I landed in Osaka a few days ago. It’s been about three months since we finished our SE Asia run and since then I’ve been pinballing around greater Asia, including two and a half weeks in Taiwan, another month back in Thailand and then a month in South Korea. These jaunts had been unplanned and capricious but moving northeast into Japan has been in the works for some time now, since before we started the SE Asia run, but I’ve just been delaying until the weather is about right because I’m planning to spend a great deal of time outdoors just south of here, on the island of Shikoku.
Shikoku is the smallest of the four “home islands” of Japan. That’s almost the total extent of my knowledge on the subject, except for the reason I’m going there – roughly running the perimeter of Shikoku is a trail that connects 88 Buddhist temples and depending on the exact route taken extends for at least 1,150 km and upwards of 1,500 km. My vague and tentative plan is to walk this trail over the following eight weeks.
This plan dates back in some form or another to 2012, after we finished the Mongol Rally. After a couple weeks in Mongolia I dropped down into the Inner Mongolia Autonomous Region of China where I’d intended to spend an indefinite amount of time but due to unforeseen circumstances had to leave the country after a month. I hightailed it to my nearby stomping grounds of old, Seoul, where I rented a room and more or less got wasted for a month. Shaking off my liquor funk I jumped on a boat to Kyushu, the southern-most home island of Japan, bought a new tent and sleeping bag and bungee cords to hold my hobo bindle all together and walked out of Fukuoka and into the rural parts of the island.
I spent the next three weeks hoofing aimlessly around Kyushu, usually camping rough but occasionally freshening up in onsens and hostels here and there. The friendliness of the people I met was remarkable, many days I met more deer than people but when I did cross paths with others they’d often try to give me food or money or a ride to the next town even though they spoke little or no English and I spoke (and continue to speak) no Japanese. I’d been to Japan previously but only visited large cities, which are great in their own way but not at all the same as the rural areas, and when I flew out of Narita Airport I started trying to figure out an excuse to come back.

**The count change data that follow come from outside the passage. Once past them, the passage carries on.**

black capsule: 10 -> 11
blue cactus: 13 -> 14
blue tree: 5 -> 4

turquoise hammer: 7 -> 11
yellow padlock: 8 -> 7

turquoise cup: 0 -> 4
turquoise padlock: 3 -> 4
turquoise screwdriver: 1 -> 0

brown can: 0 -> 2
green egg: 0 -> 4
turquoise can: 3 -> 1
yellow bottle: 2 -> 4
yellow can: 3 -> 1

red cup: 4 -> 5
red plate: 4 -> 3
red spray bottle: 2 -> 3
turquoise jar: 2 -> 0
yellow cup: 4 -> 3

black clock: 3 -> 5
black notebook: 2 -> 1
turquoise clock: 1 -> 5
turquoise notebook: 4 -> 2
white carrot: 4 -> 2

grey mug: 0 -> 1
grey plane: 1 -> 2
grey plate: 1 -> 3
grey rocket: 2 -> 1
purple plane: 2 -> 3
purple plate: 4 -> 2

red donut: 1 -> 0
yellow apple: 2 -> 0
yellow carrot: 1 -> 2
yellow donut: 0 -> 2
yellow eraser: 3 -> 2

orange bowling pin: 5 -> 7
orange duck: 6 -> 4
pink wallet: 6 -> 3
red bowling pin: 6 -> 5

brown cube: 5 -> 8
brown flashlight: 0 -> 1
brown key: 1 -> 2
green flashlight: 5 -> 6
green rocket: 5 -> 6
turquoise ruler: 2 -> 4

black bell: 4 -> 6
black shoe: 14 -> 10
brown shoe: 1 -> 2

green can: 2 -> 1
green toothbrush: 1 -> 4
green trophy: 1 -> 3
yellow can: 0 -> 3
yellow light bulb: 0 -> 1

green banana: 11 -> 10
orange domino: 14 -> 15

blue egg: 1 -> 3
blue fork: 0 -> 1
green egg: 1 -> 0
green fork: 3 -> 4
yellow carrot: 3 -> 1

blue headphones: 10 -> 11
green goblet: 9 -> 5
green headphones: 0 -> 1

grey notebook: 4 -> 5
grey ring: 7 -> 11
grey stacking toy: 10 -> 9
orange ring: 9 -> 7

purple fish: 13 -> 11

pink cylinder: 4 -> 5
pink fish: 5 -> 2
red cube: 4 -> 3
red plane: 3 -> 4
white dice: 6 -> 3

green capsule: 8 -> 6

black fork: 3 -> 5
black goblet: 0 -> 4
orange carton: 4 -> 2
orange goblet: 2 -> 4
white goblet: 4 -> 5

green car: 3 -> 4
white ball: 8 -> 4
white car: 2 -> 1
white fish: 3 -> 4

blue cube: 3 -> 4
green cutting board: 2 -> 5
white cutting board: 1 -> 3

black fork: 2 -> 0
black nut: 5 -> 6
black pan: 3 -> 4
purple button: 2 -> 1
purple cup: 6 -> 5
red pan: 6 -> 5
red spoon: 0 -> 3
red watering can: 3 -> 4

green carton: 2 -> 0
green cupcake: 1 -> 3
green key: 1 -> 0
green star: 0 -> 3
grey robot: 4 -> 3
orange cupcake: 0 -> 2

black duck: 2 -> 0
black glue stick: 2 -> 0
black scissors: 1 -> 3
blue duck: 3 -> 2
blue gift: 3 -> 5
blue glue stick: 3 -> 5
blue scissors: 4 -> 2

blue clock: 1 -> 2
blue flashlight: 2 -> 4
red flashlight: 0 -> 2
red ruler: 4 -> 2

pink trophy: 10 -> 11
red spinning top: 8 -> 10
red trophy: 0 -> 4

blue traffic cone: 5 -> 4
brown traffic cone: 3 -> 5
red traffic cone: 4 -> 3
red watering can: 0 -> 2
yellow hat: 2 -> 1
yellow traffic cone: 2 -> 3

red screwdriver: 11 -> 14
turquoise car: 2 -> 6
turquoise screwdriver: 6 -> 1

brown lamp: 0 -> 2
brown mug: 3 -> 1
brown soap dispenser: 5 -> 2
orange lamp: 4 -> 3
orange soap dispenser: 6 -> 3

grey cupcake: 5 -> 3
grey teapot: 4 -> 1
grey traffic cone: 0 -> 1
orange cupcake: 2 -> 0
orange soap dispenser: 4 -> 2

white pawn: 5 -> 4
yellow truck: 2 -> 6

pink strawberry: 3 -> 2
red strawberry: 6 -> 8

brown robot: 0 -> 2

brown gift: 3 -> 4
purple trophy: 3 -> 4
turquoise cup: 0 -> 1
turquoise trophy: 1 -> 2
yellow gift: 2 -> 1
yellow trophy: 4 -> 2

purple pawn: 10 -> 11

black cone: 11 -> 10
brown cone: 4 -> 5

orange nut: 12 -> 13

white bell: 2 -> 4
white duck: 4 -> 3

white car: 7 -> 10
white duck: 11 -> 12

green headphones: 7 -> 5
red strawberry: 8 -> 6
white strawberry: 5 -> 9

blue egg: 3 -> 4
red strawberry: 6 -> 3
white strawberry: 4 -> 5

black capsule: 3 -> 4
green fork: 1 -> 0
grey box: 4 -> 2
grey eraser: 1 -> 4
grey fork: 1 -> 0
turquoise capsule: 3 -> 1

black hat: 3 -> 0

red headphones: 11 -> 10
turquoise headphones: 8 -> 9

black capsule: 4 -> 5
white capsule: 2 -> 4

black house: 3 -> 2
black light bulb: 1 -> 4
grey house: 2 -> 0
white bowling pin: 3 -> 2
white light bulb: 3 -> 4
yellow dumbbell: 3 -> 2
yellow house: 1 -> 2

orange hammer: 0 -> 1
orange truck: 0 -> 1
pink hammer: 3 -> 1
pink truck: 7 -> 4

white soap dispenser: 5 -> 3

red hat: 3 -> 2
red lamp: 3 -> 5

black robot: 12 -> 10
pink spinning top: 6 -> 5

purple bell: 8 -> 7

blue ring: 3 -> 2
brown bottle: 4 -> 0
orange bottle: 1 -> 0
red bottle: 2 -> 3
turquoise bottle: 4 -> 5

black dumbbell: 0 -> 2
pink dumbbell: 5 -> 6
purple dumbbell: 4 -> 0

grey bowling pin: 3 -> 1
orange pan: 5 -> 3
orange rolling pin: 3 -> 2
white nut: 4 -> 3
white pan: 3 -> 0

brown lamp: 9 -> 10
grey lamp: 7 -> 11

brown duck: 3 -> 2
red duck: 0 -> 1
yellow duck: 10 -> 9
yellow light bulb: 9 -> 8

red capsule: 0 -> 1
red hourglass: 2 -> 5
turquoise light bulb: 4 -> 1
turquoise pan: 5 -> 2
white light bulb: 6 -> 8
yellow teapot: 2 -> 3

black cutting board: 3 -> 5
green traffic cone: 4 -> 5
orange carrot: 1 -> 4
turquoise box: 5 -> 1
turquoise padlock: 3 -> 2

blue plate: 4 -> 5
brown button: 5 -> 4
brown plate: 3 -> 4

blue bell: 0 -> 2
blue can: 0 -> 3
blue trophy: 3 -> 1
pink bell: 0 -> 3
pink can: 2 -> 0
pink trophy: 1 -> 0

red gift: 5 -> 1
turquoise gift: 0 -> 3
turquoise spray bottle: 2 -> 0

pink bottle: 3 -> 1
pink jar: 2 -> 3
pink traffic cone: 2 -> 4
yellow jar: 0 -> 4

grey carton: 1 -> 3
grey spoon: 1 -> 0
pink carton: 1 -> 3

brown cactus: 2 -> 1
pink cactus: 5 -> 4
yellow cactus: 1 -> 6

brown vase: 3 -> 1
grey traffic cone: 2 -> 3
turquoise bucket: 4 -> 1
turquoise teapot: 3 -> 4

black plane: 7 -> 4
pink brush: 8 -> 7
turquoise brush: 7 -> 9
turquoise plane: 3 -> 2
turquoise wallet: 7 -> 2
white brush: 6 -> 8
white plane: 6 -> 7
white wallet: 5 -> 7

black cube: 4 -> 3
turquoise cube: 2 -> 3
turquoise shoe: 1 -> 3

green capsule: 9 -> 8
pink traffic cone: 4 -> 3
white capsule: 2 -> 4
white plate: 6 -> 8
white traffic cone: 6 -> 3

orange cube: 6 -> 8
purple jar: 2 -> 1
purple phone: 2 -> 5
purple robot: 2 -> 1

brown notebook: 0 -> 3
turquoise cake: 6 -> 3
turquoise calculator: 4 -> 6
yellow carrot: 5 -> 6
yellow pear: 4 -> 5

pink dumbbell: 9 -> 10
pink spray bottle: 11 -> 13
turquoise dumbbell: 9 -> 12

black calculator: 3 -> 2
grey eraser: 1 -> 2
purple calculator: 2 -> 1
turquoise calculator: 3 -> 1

Japan has numerous long-distance walking trails but the Shikoku pilgrimage has more information in English than the others, and it’s also further south and presumably warmer earlier in the season than the others, so I started looking into it. The selling point for me was when I read about the “nokyo-cho”, a book with 88 empty pages that you buy when you start and get a page stamped and signed with calligraphy when you reach each temple. My inner nerd really appreciates the idea of collecting stamps as I go.
Besides an excuse to visit rural Japan, sleep outdoors and get a bit of exercise, I’m also doing this to see how I jive with long-distance walking. I’ve walked fairly significant distances before – in Kyushu, in Patagonia, and elsewhere – but nothing on the 1000+ km scale. I’m curious to see whether it suits me… I may just get bored after a hundred kilometres or x number of temples and quit, but if I don’t it opens up the possibility of a lot of other long-distance walking trips around the world.
Tomorrow I’m getting a train out of Osaka then a bus to the city of Tokushima, in the northeast of Shikoku. I’ll spend a day there taking care of a few last odds and ends and then set out to the first temple.